Slope displacement prediction using sequential intelligent computing algorithms

Abstract

Slope displacement prediction plays a critical role in the early warning system for landslide and greatly helps prevent property damage and loss of human lives. Given the non-stationary and complex characteristic of the slope deformation, this paper proposes a slope displacement prediction model and an early warming framework based on a set of sequential intelligent computing algorithms that can take advantages of Rough Set theory (RS), Kernel principal component analysis (KPCA), quantum particle swarm optimization (QPSO), least square support vector machine (LSSVM), and Markov chain (MC).
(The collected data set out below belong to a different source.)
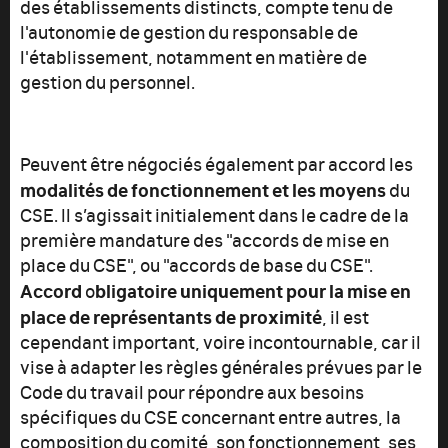
des établissements distincts, compte tenu de
l'autonomie de gestion du responsable de
l'établissement, notamment en matière de
gestion du personnel.
Peuvent être négociés également par accord les
modalités
de
fonctionnement et les moyens
du
CSE. Il s’agissait initialement dans le cadre de la
première mandature des "accords de mise en
place du CSE", ou "accords de base du CSE".
Accord
bligatoire uniquement pour la mise en
o
place de représentants de proximité
, il est
cependant important, voire incontournable, car il
vise à adapter les règles générales prévues par le
Code du travail pour répondre aux besoins
spécifiques du CSE concernant entre autres, la
composition du comité, son fonctionnement, ses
Firstly, based on the analysis results of field monitoring data, the environmental parameters affecting the landslide displacement are used as the initial input variables and discretized to remove the effects of dimension and magnitude. After this process, RS is utilized to identify the important influence factors in order to eliminate the multi-collinearity and redundancy of the attributes that were selected initially. As the extracted parameters are still high-dimensional, KPCA is employed to fuse them into a comprehensive indicator to further reduce input dimension and computational cost. The nonlinear relation model between the indicator and displacement is established by using LSSVM, with the parameters optimized through QPSO that has much faster and better global search ability. Once the QPSO-LSSVM model is established, MC is integrated to refine the prediction results. Five months continuous field measurements from the real time monitoring system of Tuyang landslide is applied to evaluate the effectiveness of the proposed model. The results demonstrate that the proposed approach achieves higher prediction accuracy, faster convergence, and better generalization compared with existing prevalent models.